Diese Voraussetzungen erfüllt die Beschwerdebegründung nicht, weil sich aus ihr nicht ergibt, dass das LSG dem BSG widersprochen und von den bezeichneten rechtlichen Aussagen des BSG abweichende, dh mit diesen unvereinbare rechtliche Maßstäbe entwickelt hat. Vielmehr ergibt sich aus dem Beschwerdevorbringen nur, dass das LSG vorliegend keinen unzureichend aufgeklärten Sachverhalt vor der Bescheiderteilung angenommen hat, ohne dies auf vom BSG abweichende eigene Rechtssätze zu stützen.
Auch ein Verfahrensmangel ist der Beschwerdebegründung nicht zu entnehmen, auf dem iS des § 160 Abs 2 Nr 3 Halbsatz 1 SGG die angefochtene Entscheidung des LSG beruhen kann.
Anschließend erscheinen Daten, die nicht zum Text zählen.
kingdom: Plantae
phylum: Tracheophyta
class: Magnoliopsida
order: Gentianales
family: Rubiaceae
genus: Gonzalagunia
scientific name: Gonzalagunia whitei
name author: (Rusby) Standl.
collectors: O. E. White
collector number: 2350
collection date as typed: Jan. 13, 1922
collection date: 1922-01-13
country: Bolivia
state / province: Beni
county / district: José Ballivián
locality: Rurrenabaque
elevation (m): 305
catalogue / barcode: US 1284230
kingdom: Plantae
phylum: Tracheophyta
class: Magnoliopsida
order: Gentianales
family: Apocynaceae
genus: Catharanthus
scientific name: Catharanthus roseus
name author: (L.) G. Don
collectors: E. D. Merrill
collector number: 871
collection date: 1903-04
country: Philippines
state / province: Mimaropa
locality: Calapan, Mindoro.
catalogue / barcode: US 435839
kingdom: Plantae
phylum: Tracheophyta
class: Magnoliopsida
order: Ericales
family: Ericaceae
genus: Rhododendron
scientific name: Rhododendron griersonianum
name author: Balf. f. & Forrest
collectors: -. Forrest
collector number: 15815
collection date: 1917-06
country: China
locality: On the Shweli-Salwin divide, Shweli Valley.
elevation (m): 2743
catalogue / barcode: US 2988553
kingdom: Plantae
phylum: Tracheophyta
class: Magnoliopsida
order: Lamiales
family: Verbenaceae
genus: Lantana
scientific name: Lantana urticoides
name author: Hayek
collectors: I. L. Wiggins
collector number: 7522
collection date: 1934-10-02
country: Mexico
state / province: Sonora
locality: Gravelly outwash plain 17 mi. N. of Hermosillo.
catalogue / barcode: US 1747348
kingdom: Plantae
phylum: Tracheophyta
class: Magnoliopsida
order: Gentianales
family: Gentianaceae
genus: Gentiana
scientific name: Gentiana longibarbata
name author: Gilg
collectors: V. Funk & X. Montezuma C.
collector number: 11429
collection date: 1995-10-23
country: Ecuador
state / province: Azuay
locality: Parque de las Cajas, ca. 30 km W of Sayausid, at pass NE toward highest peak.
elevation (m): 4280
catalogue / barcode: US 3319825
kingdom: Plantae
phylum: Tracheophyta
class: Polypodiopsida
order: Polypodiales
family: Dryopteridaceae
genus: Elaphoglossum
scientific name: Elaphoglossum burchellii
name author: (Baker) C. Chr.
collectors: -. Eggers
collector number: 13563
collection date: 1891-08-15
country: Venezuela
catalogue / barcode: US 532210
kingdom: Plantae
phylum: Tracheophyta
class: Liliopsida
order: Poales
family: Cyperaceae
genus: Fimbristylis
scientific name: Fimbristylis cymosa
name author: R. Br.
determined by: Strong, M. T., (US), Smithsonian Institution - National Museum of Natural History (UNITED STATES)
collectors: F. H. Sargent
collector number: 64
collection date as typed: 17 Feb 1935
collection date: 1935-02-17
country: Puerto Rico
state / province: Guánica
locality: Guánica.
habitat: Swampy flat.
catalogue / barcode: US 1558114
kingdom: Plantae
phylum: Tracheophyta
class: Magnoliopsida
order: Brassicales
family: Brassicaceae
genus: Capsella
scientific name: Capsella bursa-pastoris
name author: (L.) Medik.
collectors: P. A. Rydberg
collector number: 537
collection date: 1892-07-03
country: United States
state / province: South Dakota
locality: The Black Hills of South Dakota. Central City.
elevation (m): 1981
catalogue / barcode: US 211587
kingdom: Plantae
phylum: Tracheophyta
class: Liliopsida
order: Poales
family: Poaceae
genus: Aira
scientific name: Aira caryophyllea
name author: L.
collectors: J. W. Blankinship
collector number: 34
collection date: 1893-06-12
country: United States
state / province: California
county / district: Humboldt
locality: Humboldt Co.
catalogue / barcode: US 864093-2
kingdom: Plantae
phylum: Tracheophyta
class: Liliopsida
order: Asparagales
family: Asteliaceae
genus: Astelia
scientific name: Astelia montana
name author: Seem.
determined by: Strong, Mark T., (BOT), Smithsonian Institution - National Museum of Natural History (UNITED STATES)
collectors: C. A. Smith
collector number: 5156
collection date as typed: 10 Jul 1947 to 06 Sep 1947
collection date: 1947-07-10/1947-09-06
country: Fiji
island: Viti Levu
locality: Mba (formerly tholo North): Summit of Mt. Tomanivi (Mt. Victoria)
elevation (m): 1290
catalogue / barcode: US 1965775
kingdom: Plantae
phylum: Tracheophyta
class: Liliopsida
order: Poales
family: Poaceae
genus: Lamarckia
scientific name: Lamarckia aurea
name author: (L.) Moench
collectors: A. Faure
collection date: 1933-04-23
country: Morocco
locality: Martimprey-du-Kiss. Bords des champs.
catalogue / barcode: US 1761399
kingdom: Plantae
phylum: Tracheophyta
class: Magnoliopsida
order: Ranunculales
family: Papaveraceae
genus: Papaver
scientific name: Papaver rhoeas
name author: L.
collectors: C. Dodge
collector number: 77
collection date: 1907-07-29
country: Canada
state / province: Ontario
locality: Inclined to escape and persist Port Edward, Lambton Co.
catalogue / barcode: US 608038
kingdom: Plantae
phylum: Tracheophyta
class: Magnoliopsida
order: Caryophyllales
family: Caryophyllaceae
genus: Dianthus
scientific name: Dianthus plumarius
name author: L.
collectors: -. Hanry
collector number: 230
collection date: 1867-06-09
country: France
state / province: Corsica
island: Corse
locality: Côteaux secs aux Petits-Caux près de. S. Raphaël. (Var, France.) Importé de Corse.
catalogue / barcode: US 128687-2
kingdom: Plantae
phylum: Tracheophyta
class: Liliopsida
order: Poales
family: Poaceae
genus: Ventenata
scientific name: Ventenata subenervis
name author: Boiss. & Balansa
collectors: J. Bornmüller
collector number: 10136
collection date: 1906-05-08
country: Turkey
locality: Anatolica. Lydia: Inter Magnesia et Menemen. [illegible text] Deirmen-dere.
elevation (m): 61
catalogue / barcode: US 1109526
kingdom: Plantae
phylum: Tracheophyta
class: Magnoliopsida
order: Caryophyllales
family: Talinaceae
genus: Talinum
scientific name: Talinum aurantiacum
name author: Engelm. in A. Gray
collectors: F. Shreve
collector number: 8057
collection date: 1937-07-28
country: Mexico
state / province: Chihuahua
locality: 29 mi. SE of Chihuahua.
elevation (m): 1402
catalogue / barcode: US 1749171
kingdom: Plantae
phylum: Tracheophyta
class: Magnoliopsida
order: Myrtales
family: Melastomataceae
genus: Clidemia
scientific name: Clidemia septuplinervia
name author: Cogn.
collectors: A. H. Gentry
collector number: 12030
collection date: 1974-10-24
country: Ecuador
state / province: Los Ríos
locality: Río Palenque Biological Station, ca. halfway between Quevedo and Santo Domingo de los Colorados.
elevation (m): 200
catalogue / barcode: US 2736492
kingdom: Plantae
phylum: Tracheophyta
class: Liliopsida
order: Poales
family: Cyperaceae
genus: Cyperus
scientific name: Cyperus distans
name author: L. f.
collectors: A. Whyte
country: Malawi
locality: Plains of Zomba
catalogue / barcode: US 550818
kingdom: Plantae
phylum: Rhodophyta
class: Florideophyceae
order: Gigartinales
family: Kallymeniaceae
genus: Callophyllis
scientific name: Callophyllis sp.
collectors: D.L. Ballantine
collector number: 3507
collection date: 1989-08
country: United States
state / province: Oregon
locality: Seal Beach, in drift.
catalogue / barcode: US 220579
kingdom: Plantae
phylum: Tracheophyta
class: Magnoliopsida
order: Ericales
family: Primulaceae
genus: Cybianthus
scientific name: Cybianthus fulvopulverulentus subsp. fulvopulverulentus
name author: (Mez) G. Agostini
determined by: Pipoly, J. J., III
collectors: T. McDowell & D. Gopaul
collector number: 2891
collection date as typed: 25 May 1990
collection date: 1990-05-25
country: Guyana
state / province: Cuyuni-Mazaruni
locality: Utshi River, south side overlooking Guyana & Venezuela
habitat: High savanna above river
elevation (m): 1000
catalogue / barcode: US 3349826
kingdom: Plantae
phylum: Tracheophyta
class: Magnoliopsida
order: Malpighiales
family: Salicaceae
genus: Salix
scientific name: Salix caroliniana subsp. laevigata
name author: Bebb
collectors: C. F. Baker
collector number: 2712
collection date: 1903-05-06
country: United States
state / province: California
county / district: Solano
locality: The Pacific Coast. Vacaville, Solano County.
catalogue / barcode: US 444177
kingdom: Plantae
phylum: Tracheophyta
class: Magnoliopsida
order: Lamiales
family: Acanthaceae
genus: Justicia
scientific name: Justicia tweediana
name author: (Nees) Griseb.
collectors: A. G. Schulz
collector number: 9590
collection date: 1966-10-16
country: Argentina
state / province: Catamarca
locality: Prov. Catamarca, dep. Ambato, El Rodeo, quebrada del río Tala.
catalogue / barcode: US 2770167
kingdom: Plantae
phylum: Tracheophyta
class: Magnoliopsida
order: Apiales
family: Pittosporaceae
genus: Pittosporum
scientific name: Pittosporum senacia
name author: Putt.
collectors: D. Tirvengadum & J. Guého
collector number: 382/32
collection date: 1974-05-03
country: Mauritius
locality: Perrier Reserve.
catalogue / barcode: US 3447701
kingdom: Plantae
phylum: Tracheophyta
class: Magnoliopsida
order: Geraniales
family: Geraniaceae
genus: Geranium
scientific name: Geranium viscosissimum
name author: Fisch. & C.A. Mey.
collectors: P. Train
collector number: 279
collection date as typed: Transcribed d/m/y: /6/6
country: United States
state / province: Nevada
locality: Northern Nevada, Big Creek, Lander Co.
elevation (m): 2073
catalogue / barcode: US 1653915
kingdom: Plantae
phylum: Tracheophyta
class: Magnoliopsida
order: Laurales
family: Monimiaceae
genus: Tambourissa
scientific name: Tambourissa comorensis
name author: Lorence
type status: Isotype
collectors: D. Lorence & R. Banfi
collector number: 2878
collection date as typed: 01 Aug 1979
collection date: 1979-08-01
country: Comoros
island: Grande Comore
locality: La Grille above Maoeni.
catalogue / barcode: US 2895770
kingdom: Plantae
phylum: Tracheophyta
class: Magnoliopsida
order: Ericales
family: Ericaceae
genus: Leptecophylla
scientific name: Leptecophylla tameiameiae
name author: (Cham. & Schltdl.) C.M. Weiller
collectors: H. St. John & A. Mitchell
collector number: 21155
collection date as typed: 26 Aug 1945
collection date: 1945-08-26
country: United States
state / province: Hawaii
Soweit die Ablehnung von PKH für das Berufungsverfahren als Verstoß gegen das Willkürverbot gerügt wird, fehlen bereits Ausführungen dazu, dass und warum das angefochtene Endurteil auf einem etwaigen Verfahrensfehler bei dieser unanfechtbaren Zwischenentscheidung (§ 202 Satz 1 SGG iVm § 557 Abs 2 ZPO iVm § 177 SGG) beruhen kann (vgl zu den Darlegungsanforderungen BSG vom 23.8.2011 - B 14 AS 47/11 B - SozR 4-1500 § 160 Nr 21 RdNr 9 f).
Die Verwerfung der Beschwerde erfolgt in entsprechender Anwendung des § 169 Satz 3 SGG ohne Zuziehung der ehrenamtlichen Richter.
Die Kostenentscheidung beruht auf einer entsprechenden Anwendung der §§ 183, 193 SGG.